◆ Excerpt to read ◆
#1
Apr3003, 07:25 PM

P: 321

If abc=1
prove 1/[a^{3}(b+c)] + 1/[b^{3}(a+c)] + 1/[c^{3}(b+a)] >= 3/2 where a, b, c are positive real numbers. Please give me a hint. 



#2
May103, 04:26 AM

P: 192

I think that a>0, b>0, c>0...because if this is not true then for a=5, b=1, c=1/5 the left part is equal to 31.465, which is smaller than 3/2...
So...I'll use this well known inequality (I don't know the english name)... (a1+a2+..+an)/n>=(a1*a2*...*an)^(1/n)...where a1,...an>0 and n>=2... Let n=3 and a1=1/(a^3*(b+c)), a2=1/(b^3*(a+c)), a3=1/(c^3*(a+b))... We obtain (a1+a2+a3)/3>(a1*a2*a3)^(1/3)... Let S=a1+a2+a3... S/3>(a1*a2*a3)^(1/3)...evidently a1*a2*a3=1/[(a+b)*(a+c)*(b+c)]...because a^3*b^3*c^3=1... So...S/3>(1/[(a+b)*(a+c)*(b+c)])^(1/3)... S>3*(1/[(a+b)*(a+c)*(b+c)])^(1/3)... It's simple to prove now that (1/[(a+b)*(a+c)*(b+c)])^(1/3)>1/2...the same inequality I used before...good luck...[6)] 



#3
May103, 05:02 AM

P: 321

wow bogdan, thank you!

◆ Supplied data ◆
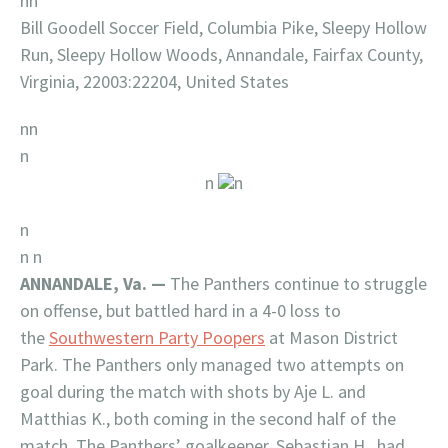
nn
Bill Goodell Soccer Field, Columbia Pike, Sleepy Hollow
Run, Sleepy Hollow Woods, Annandale, Fairfax County,
Virginia, 22003:22204, United States
nn
n
n
n
n
n n
ANNANDALE, Va. —
The Panthers continue to struggle
on offense, but battled hard in a 4-0 loss to
the
Southwestern Party Poopers
at Mason District
Park. The Panthers only managed two attempts on
goal during the match with shots by Aje L. and
Matthias K., both coming in the second half of the
match. The Panthers’ goalkeeper, Sebastian H., had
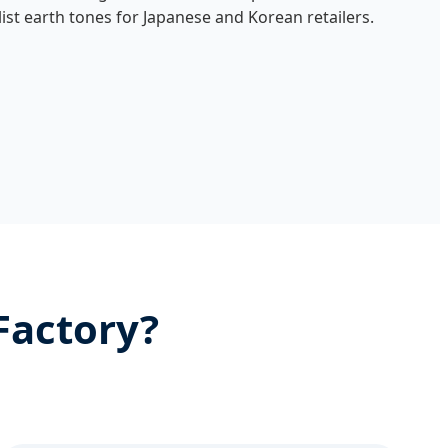
list earth tones for Japanese and Korean retailers.
Factory?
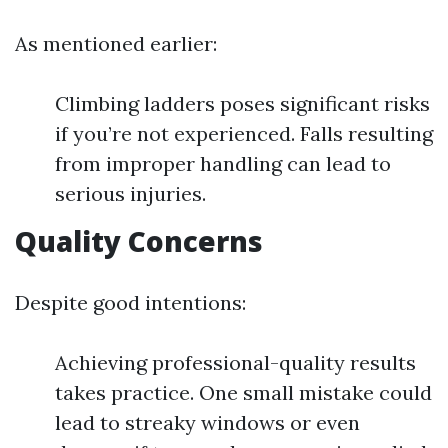
As mentioned earlier:
Climbing ladders poses significant risks
if you’re not experienced. Falls resulting
from improper handling can lead to
serious injuries.
Quality Concerns
Despite good intentions:
Achieving professional-quality results
takes practice. One small mistake could
lead to streaky windows or even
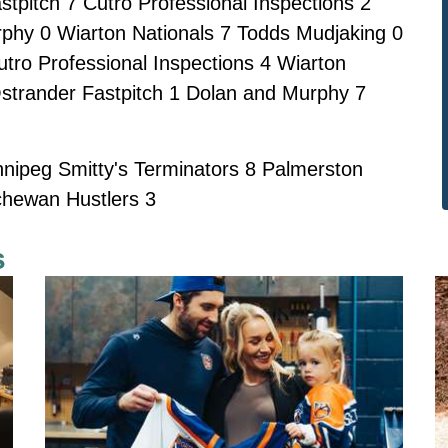
tpitch 7 Cutro Professional Inspections 2
phy 0 Wiarton Nationals 7 Todds Mudjaking 0
utro Professional Inspections 4 Wiarton
strander Fastpitch 1 Dolan and Murphy 7
ipeg Smitty's Terminators 8 Palmerston
chewan Hustlers 3
s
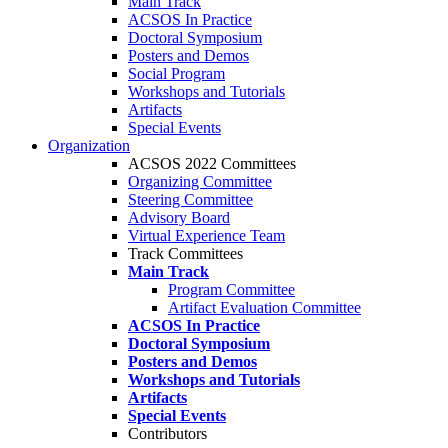
Main Track
ACSOS In Practice
Doctoral Symposium
Posters and Demos
Social Program
Workshops and Tutorials
Artifacts
Special Events
Organization
ACSOS 2022 Committees
Organizing Committee
Steering Committee
Advisory Board
Virtual Experience Team
Track Committees
Main Track
Program Committee
Artifact Evaluation Committee
ACSOS In Practice
Doctoral Symposium
Posters and Demos
Workshops and Tutorials
Artifacts
Special Events
Contributors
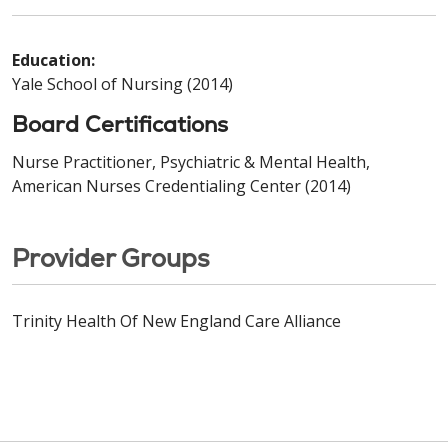
Education:
Yale School of Nursing (2014)
Board Certifications
Nurse Practitioner, Psychiatric & Mental Health,
American Nurses Credentialing Center (2014)
Provider Groups
Trinity Health Of New England Care Alliance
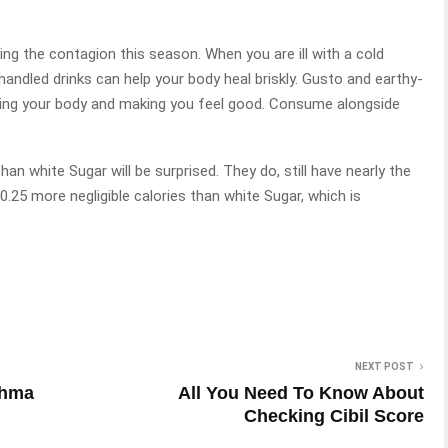
ing the contagion this season. When you are ill with a cold
andled drinks can help your body heal briskly. Gusto and earthy-
ming your body and making you feel good. Consume alongside
an white Sugar will be surprised. They do, still have nearly the
.25 more negligible calories than white Sugar, which is
NEXT POST
thma
All You Need To Know About
Checking Cibil Score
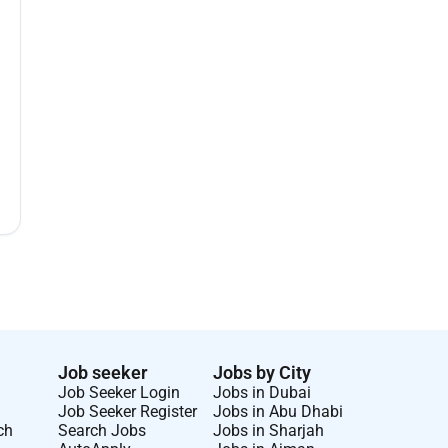
Job seeker
Jobs by City
Job Seeker Login
Jobs in Dubai
Job Seeker Register
Jobs in Abu Dhabi
ch
Search Jobs
Jobs in Sharjah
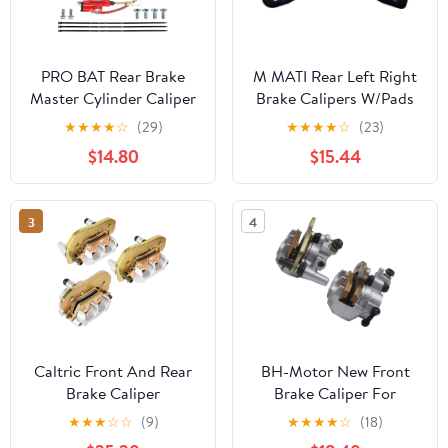
PRO BAT Rear Brake
M MATI Rear Left Right
Master Cylinder Caliper
Brake Calipers W/Pads
With Brake Pad
for Arctic Cat Side by
★
★
★
★
☆
(29)
★
★
★
★
☆
(23)
Assembly for 50cc 70cc
Side Wildcat Trail 700
$14.80
$15.44
90cc 110cc 125cc
Wildcat 1000 X 1000
Chinese Quad Taotao
1436-423 1436-422
Coolster ATV Kids Four
3
4
Wheeler, Red
Caltric Front And Rear
BH-Motor New Front
Brake Caliper
Brake Caliper For
Compatible with Can-
KAWASAKI Teryx 750
★
★
★
☆
☆
(9)
★
★
★
★
☆
(18)
Am 705600861
KRF750 4X4 2008-2013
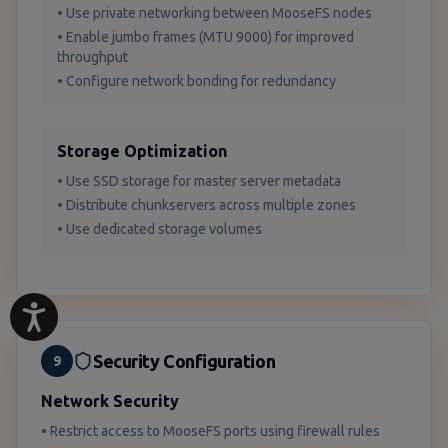
• Use private networking between MooseFS nodes
• Enable jumbo frames (MTU 9000) for improved
throughput
• Configure network bonding for redundancy
Storage Optimization
• Use SSD storage for master server metadata
• Distribute chunkservers across multiple zones
• Use dedicated storage volumes
Security Configuration
9
Network Security
• Restrict access to MooseFS ports using firewall rules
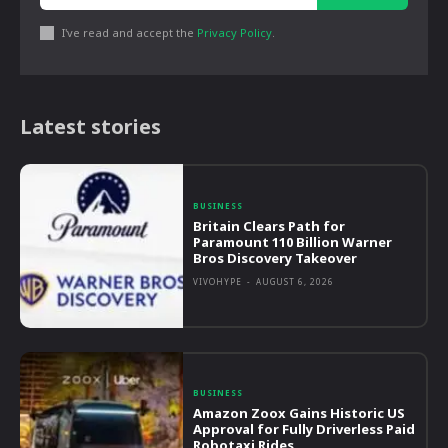
I've read and accept the
Privacy Policy
.
Latest stories
BUSINESS
Britain Clears Path for
Paramount 110 Billion Warner
Bros Discovery Takeover
VIVOHYPE
-
AUGUST 6, 2026
BUSINESS
Amazon Zoox Gains Historic US
Approval for Fully Driverless Paid
Robotaxi Rides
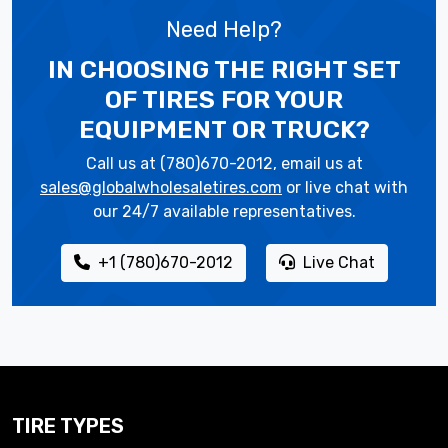
Need Help?
IN CHOOSING THE RIGHT SET
OF TIRES
FOR YOUR
EQUIPMENT OR TRUCK?
Call us at (780)670-2012, email us at
sales@globalwholesaletires.com
or live chat with
our 24/7 available representatives.
+1 (780)670-2012
Live Chat
TIRE TYPES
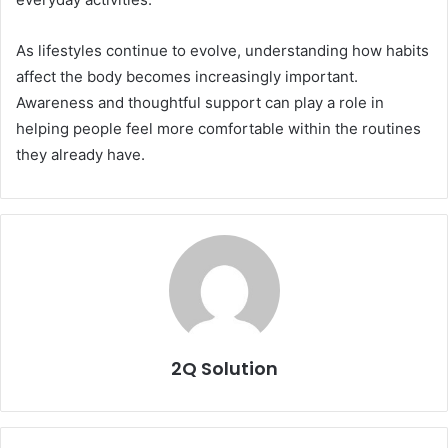
As lifestyles continue to evolve, understanding how habits
affect the body becomes increasingly important.
Awareness and thoughtful support can play a role in
helping people feel more comfortable within the routines
they already have.
2Q Solution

◆ Work instruction A ◆
Please copy the entries word for word, from their very first line through the line containing "Contributors", with both ends included and the pictures left out.
◆ Work instruction B ◆
Extend the forum thread about the inequality with abc=1 from the point at which it stops.
The forum thread and the entries are unrelated material.

◆ Task response A ◆
nn
Bill Goodell Soccer Field, Columbia Pike, Sleepy Hollow
Run, Sleepy Hollow Woods, Annandale, Fairfax County,
Virginia, 22003:22204, United States
nn
n
n
n
n
n n
ANNANDALE, Va. —
The Panthers continue to struggle
on offense, but battled hard in a 4-0 loss to
the
Southwestern Party Poopers
at Mason District
Park. The Panthers only managed two attempts on
goal during the match with shots by Aje L. and
Matthias K., both coming in the second half of the
match. The Panthers’ goalkeeper, Sebastian H., had
list earth tones for Japanese and Korean retailers.
Factory?
As mentioned earlier:
Climbing ladders poses significant risks
if you’re not experienced. Falls resulting
from improper handling can lead to
serious injuries.
Quality Concerns
Despite good intentions:
Achieving professional-quality results
takes practice. One small mistake could
lead to streaky windows or even
tpitch 7 Cutro Professional Inspections 2
phy 0 Wiarton Nationals 7 Todds Mudjaking 0
utro Professional Inspections 4 Wiarton
strander Fastpitch 1 Dolan and Murphy 7
ipeg Smitty's Terminators 8 Palmerston
chewan Hustlers 3
s
Main Track
ACSOS In Practice
Doctoral Symposium
Posters and Demos
Social Program
Workshops and Tutorials
Artifacts
Special Events
Organization
ACSOS 2022 Committees
Organizing Committee
Steering Committee
Advisory Board
Virtual Experience Team
Track Committees
Main Track
Program Committee
Artifact Evaluation Committee
ACSOS In Practice
Doctoral Symposium
Posters and Demos
Workshops and Tutorials
Artifacts
Special Events
Contributors

◆ Task response B ◆
yes, a, b, c are positive real numbers and I forgot to include that in the question. ==> Prove (a+b)*(a+c)*(b+c) <=8 use AM>=GM again (a+b)/2 >=sqrt(ab)...........(1) (a+c)/2 >=sqrt(ac)...........(2) (c+b)/2 >=sqrt(cb)...........(3) (1)*(2)*(3) the result follows 



#4
May103, 07:09 AM

P: 192

Inequality If abc=1
Unfortunately...it is so very wrong...
(a+b)*(a+c)*(b+c)>=8, not <=8... There is a solution...use CauchyBuniakowskySchwartz inequaltity and then AM>GM... 



#5
May103, 09:46 AM

P: 192

This problem is very strange...I strongly believe I've seen it somewhere in a contest...in the Balcaniad math contest...or something...but that sugestion (Cauchy inequality and AM>GM) is good...because I have it in a book...and that's the only hint the author gives...




#6
May103, 03:39 PM

P: 321

If I remember correctly, it's an IOM question, 1995.
I think the CauchyBuniakowskySchwartz inequaltity is different from CauchySchwartz inequality. I haven't heard of CBS inequality before. Do you have any link or some explainations about what CBS inequality is? 



#7
May103, 03:43 PM

P: 192

No...the two are the same...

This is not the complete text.